4. Outliers: The Story of Success by Malcolm Gladwell — An oddball collection of great ideas regarding the common characteristics of ultra-successful people. Gladwell painstakingly develops his belief that these superstars are “the beneficiaries of hidden advantages, extraordinary opportunities and cultural legacies that allow them to learn and work hard and make sense of the world in ways others cannot.” This is a fantastically interesting book.
5. My Life in France by Julia Child and Alex Prud’Homme — How is the story of a childless cookbook writer relevant to parents? Julia Child found herself, her passion, and her eventual riches well after the age of 40. This book reminds us that it’s never too late to find new pleasures, passions, and profits. You don’t need to feel like your life is drawing to a close just because you’ve had kids and crossed into middle age.
6. Born On A Blue Day: Inside the Extraordinary Mind of an Autistic Savant by Daniel Tammet — This incredible story of an autistic savant boy — with Asperger’s Syndrome — offers something rare: a self told account of life out on the fringes.
7. Heading Home with Your Newborn: From Birth to Reality by Laura A. Jana MD and Jennifer Shu MD — The best book I’ve read on early childhood. Great practical advice for the modern parent.
8. Don’t Swallow Your Gum!: Myths, Half-Truths, and Outright Lies About Your Body and Health by Aaron Carroll MD and Rachel Vreeman MD — Much of what society believes has no basis in science and fact. Here the authors go through some of the most popular myths that surround health, society, and humans — and there’s lots in here for parents.

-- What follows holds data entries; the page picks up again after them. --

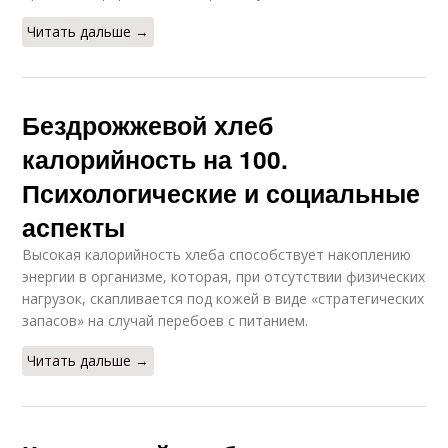
Читать дальше →
Бездрожжевой хлеб
калорийность на 100.
Психологические и социальные
аспекты
Высокая калорийность хлеба способствует накоплению
энергии в организме, которая, при отсутствии физических
нагрузок, скапливается под кожей в виде «стратегических
запасов» на случай перебоев с питанием.
Читать дальше →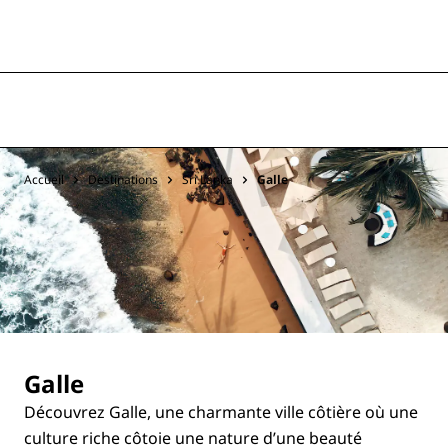
Accueil
Destinations
Sri Lanka
Galle
Galle
Découvrez Galle, une charmante ville côtière où une
culture riche côtoie une nature d’une beauté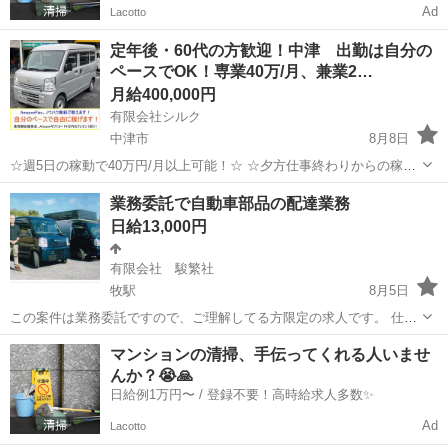
Ad
Lacotto
定年後・60代の方歓迎！中津 出勤は自分の
ペースでOK！専業40万/月、兼業2…
月給400,000円
有限会社シルク
中津市
8月8日
☆週5日の稼動で40万円/月以上可能！☆ ☆夕方仕事終わりからの稼
働、休日の稼動で20万円/月以上可能！☆ ☆雇われない働き方、自由な
大分
中津市
配送
Amazon
業務委託で自動車部品の配達業務
スタイルでの働き方を【Amazon Flex】で始めましょう！☆ 個人事業
日給13,000円
主とし...
有限会社 駿繁社
牧駅
8月5日
この案件は業務委託ですので、ご理解してる方限定の求人です。 仕事
内容 自動車部品の配達 配達先は固定客
大分
大分市
牧駅
配送
自動車部品
マンションの清掃、手伝ってくれる人いませ
ルート配送なので、常に同じコース 配達途中、集荷もあ
んか？😭🙏
り 受取のサイン...
日給例1万円〜 / 登録不要！高時給求人多数✨
Ad
Lacotto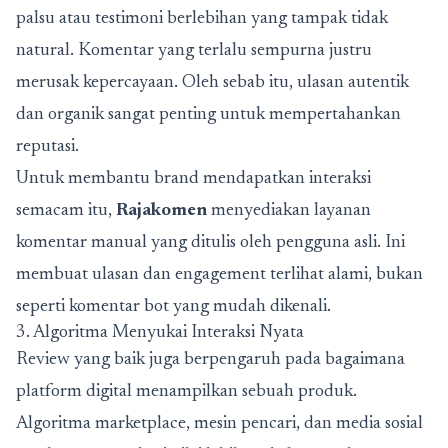
palsu atau testimoni berlebihan yang tampak tidak
natural. Komentar yang terlalu sempurna justru
merusak kepercayaan. Oleh sebab itu, ulasan autentik
dan organik sangat penting untuk mempertahankan
reputasi.
Untuk membantu brand mendapatkan interaksi
semacam itu,
Rajakomen
menyediakan layanan
komentar manual yang ditulis oleh pengguna asli.
Ini
membuat ulasan dan engagement terlihat alami, bukan
seperti komentar bot yang mudah dikenali.
3. Algoritma Menyukai Interaksi Nyata
Review yang baik juga berpengaruh pada bagaimana
platform digital menampilkan sebuah produk.
Algoritma marketplace, mesin pencari, dan media sosial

9. Ah-Choo!: The Uncommon Life of Your Common Cold by Jennifer Ackerman — You — and your child — will spend the better part of 5 entire years of your life with a cold. Knowing how cold viruses spread (they’re harder to pass that you think), what treatments work, and how best to avoid them is time well spent.
10. Free-Range Kids, How to Raise Safe, Self-Reliant Children (Without Going Nuts with Worry) by Lenore Skenazy — I put this one at the end for good reason. In some ways Free Range parenting is about ignoring all the other parenting books out there. Lenore believes that parents — and kids — do just fine on their own, without the advice of pseudo experts and the warnings of fear-mongers. So lose the helicopter parenting and stay focused on having fun and enjoying the whole crazy process.